(Recorded data)
Content starts
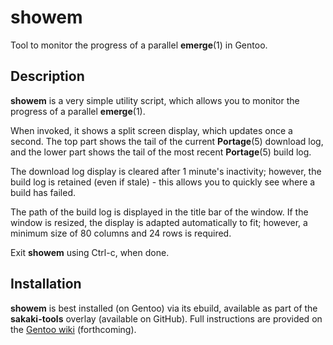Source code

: # showem
Tool to monitor the progress of a parallel **emerge**(1) in Gentoo.

## Description
**showem** is a very simple utility script, which allows you to monitor the progress of a parallel **emerge**(1).

When invoked, it shows a split screen display, which updates once a second. The top part shows the tail of the current **Portage**(5) download log, and the lower part shows the tail of the most recent **Portage**(5) build log.

The download log display is cleared after 1 minute's inactivity; however, the build log is retained (even if stale) - this allows you to quickly see where a build has failed.

The path of the build log is displayed in the title bar of the window. If the window is resized, the display is adapted automatically to fit; however, a minimum size of 80 columns and 24 rows is required.

Exit **showem** using Ctrl-c, when done.

## Installation

**showem** is best installed (on Gentoo) via its ebuild, available as part of the **sakaki-tools** overlay (available on GitHub).
Full instructions are provided on the [Gentoo wiki](https://wiki.gentoo.org/wiki/) (forthcoming).

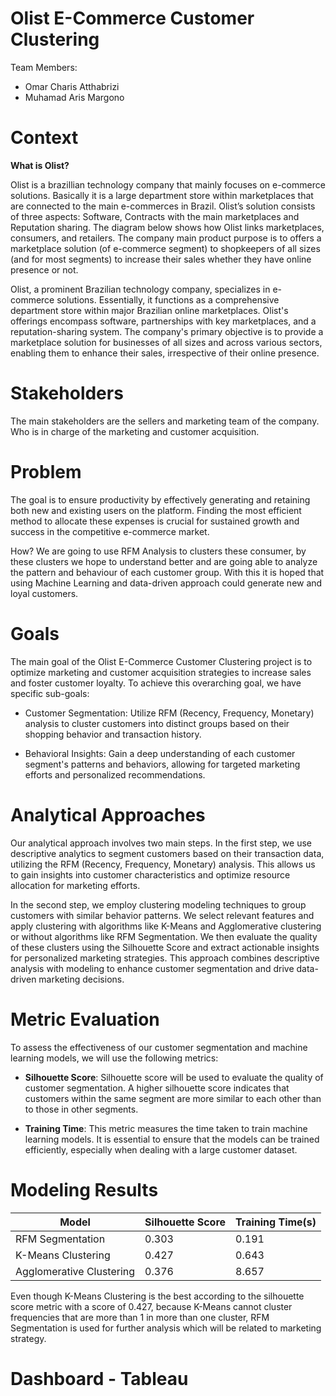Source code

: # Olist E-Commerce Customer Clustering
Team Members:

- Omar Charis Atthabrizi
- Muhamad Aris Margono


# Context
**What is Olist?**

Olist is a brazillian technology company that mainly focuses on e-commerce solutions. Basically it is a large department store within marketplaces that are connected to the main e-commerces in Brazil. Olist’s solution consists of three aspects: Software, Contracts with the main marketplaces and Reputation sharing. The diagram below shows how Olist links marketplaces, consumers, and retailers.
The company main product purpose is to offers a marketplace solution (of e-commerce segment) to shopkeepers of all sizes (and for most segments) to increase their sales whether they have online presence or not.

Olist, a prominent Brazilian technology company, specializes in e-commerce solutions. Essentially, it functions as a comprehensive department store within major Brazilian online marketplaces. Olist's offerings encompass software, partnerships with key marketplaces, and a reputation-sharing system. The company's primary objective is to provide a marketplace solution for businesses of all sizes and across various sectors, enabling them to enhance their sales, irrespective of their online presence.

# Stakeholders
The main stakeholders are the sellers and marketing team of the company. Who is in charge of the marketing and customer acquisition.

# Problem
The goal is to ensure productivity by effectively generating and retaining both new and existing users on the platform. Finding the most efficient method to allocate these expenses is crucial for sustained growth and success in the competitive e-commerce market.

How?
We are going to use RFM Analysis to clusters these consumer, by these clusters we hope to understand better and are going able to analyze the pattern and behaviour of each customer group. With this it is hoped that using Machine Learning and data-driven approach could generate new and loyal customers.

# Goals
The main goal of the Olist E-Commerce Customer Clustering project is to optimize marketing and customer acquisition strategies to increase sales and foster customer loyalty. To achieve this overarching goal, we have specific sub-goals:

- Customer Segmentation: Utilize RFM (Recency, Frequency, Monetary) analysis to cluster customers into distinct groups based on their shopping behavior and transaction history.

- Behavioral Insights: Gain a deep understanding of each customer segment's patterns and behaviors, allowing for targeted marketing efforts and personalized recommendations.

# Analytical Approaches
Our analytical approach involves two main steps. In the first step, we use descriptive analytics to segment customers based on their transaction data, utilizing the RFM (Recency, Frequency, Monetary) analysis. This allows us to gain insights into customer characteristics and optimize resource allocation for marketing efforts.

In the second step, we employ clustering modeling techniques to group customers with similar behavior patterns. We select relevant features and apply clustering with algorithms like K-Means and Agglomerative clustering or without algorithms like RFM Segmentation. We then evaluate the quality of these clusters using the Silhouette Score and extract actionable insights for personalized marketing strategies. This approach combines descriptive analysis with modeling to enhance customer segmentation and drive data-driven marketing decisions.

# Metric Evaluation
To assess the effectiveness of our customer segmentation and machine learning models, we will use the following metrics:

- **Silhouette Score**: Silhouette score will be used to evaluate the quality of customer segmentation. A higher silhouette score indicates that customers within the same segment are more similar to each other than to those in other segments.

- **Training Time**: This metric measures the time taken to train machine learning models. It is essential to ensure that the models can be trained efficiently, especially when dealing with a large customer dataset.

# Modeling Results

| Model | Silhouette Score | Training Time(s) | 
|-|-|-|
| RFM Segmentation | 0.303 | 0.191 | 
| K-Means Clustering | 0.427 | 0.643 | 
| Agglomerative Clustering | 0.376 | 8.657 | 

Even though K-Means Clustering is the best according to the silhouette score metric with a score of 0.427, because K-Means cannot cluster frequencies that are more than 1 in more than one cluster, RFM Segmentation is used for further analysis which will be related to marketing strategy.

# Dashboard - Tableau
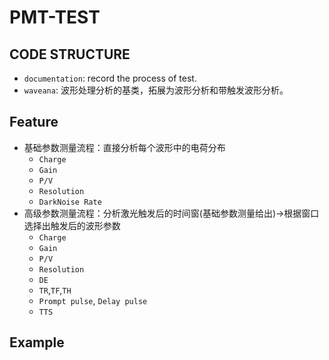 # PMT-TEST
## CODE STRUCTURE
+ `documentation`: record the process of test.
+ `waveana`: 波形处理分析的基类，拓展为波形分析和带触发波形分析。

## Feature
+ 基础参数测量流程：直接分析每个波形中的电荷分布
  + `Charge`
  + `Gain`
  + `P/V`
  + `Resolution`
  + `DarkNoise Rate`
+ 高级参数测量流程：分析激光触发后的时间窗(基础参数测量给出)->根据窗口选择出触发后的波形参数
  + `Charge`
  + `Gain`
  + `P/V`
  + `Resolution`
  + `DE`
  + `TR`,`TF`,`TH`
  + `Prompt pulse`, `Delay pulse`
  + `TTS`

## Example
Content ends
- **Work order**: Repeat only what runs from the first line of the records above to the line with "a parallel **emerge**(1).", both included, word for word, minus the pictures.

- **Answer to this exercise**:
Source code

: # showem
Tool to monitor the progress of a parallel **emerge**(1) in Gentoo.

## Description
**showem** is a very simple utility script, which allows you to monitor the progress of a parallel **emerge**(1).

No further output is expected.